BEIJING, July 1 (AP) -- Bill Gates said Thursday that Microsoft plans to invest more in its research operations in China, especially in developing mobile phone technology.

"The mobile market here is quite phenomenal," Gates told an audience of Chinese university students. "That's an area where the United States is not a leader, so it's particularly important for us to look around the world."

Gates' visit to China comes amid official efforts to dilute the dominance of Microsoft's Windows operating system by developing a Chinese alternative based on the open-source Linux system.

Gates said Tuesday while visiting Malaysia that Microsoft might offer lower-cost versions of Windows for developing Asian countries, though he wouldn't say whether China was included.

Redmond, Washington-based Microsoft says its Beijing development laboratory is one of its most successful research centers. China has the world's biggest mobile-phone market, with some 250 million users.

Gates said the company would be spending even more of its US$6.8 billion annual research budget in China, though he didn't give details.

"China has a lot that it can do in using software to modernize its economy and to make a contribution globally to advancing the quality of software," Gates told hundreds of students who filled a cavernous hall at Beijing's Olympic Center.

Gates has been greeted in China with the pomp normally given to heads of state.

He met Wednesday with Premier Wen Jiabao at the Zhongnanhai compound where Chinese leaders live and work in central Beijing.

The Microsoft chairman also met with education ministry officials to offer advice on how to improve their curriculums.

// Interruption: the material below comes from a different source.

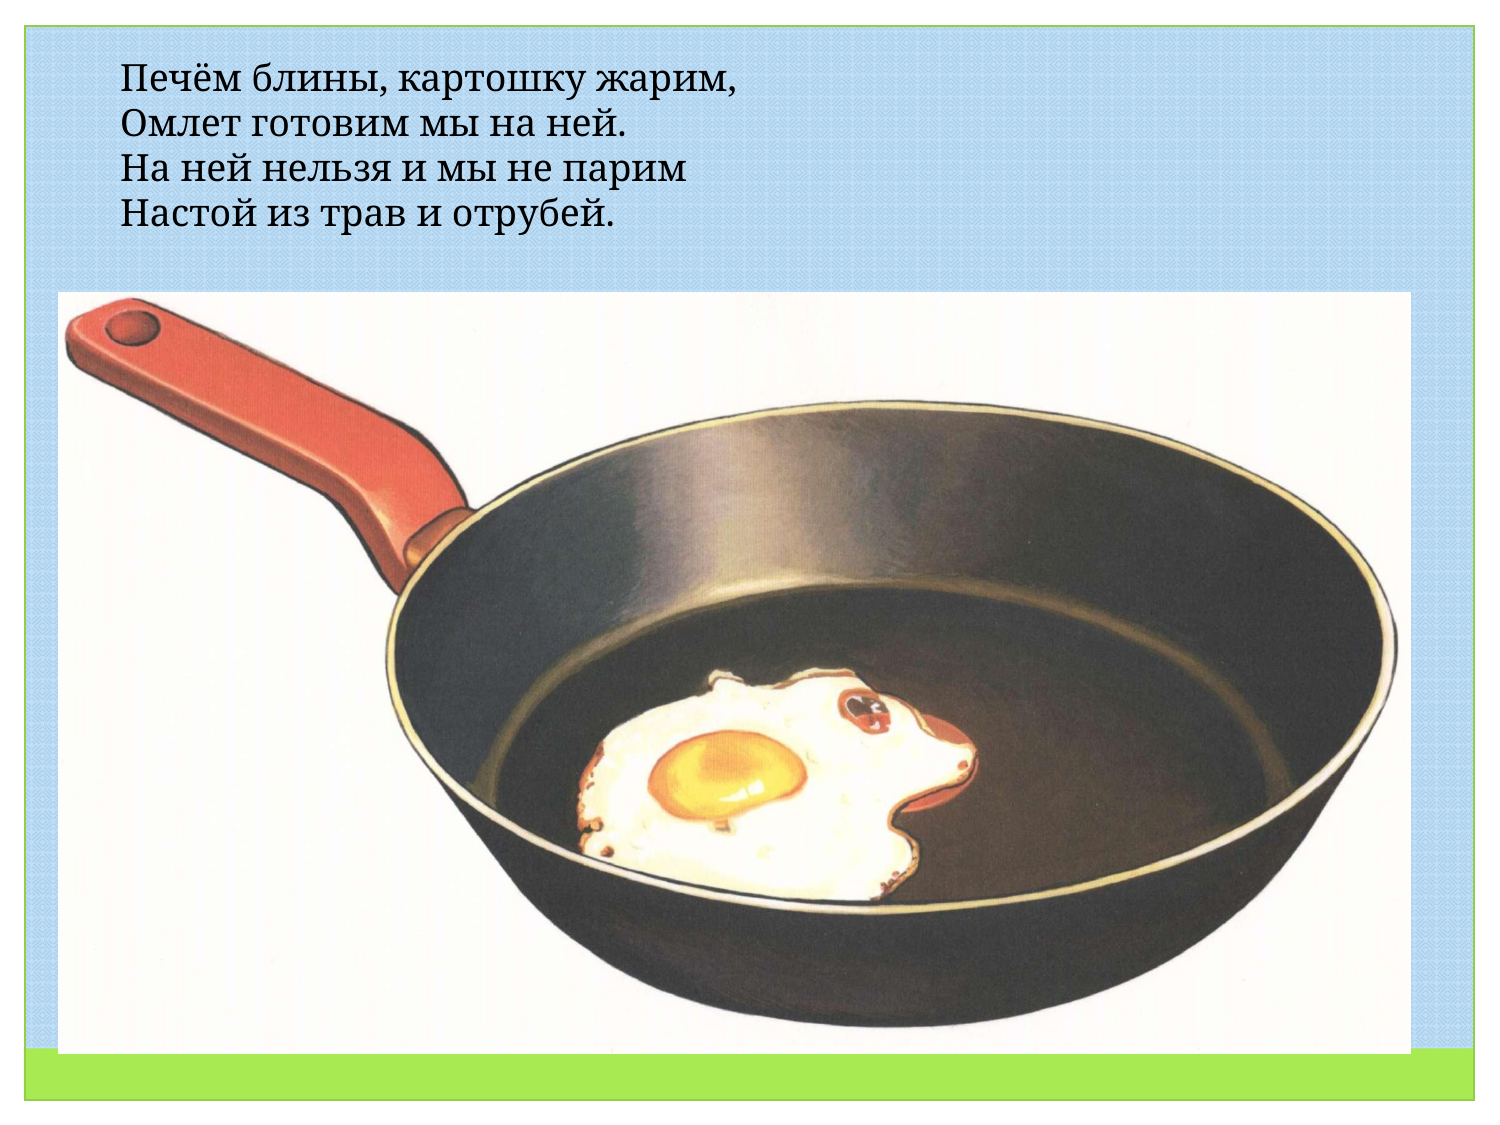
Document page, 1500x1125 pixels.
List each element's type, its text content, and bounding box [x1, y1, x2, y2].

picture [58, 292, 1412, 1054]
text_box Печём блины, картошку жарим, Омлет готовим мы на ней. На ней нельзя и мы не парим Настой из трав и отрубей. [105, 46, 856, 242]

In his meeting with Wen, he outlined Microsoft's agreements with the powerful State Development and Reform Commission.

On Thursday, Gates visited a Beijing school to showcase Microsoft's US$10 million program launched last year to give computers to schools in poor, rural areas in China.

"I was thinking that the computer was something amazing when I was about 13. And I didn't understand why the adults were so afraid of the computer, and I didn't understand why the adults didn't see that the computer was going to change things," Gates said. "So I felt like I had a secret."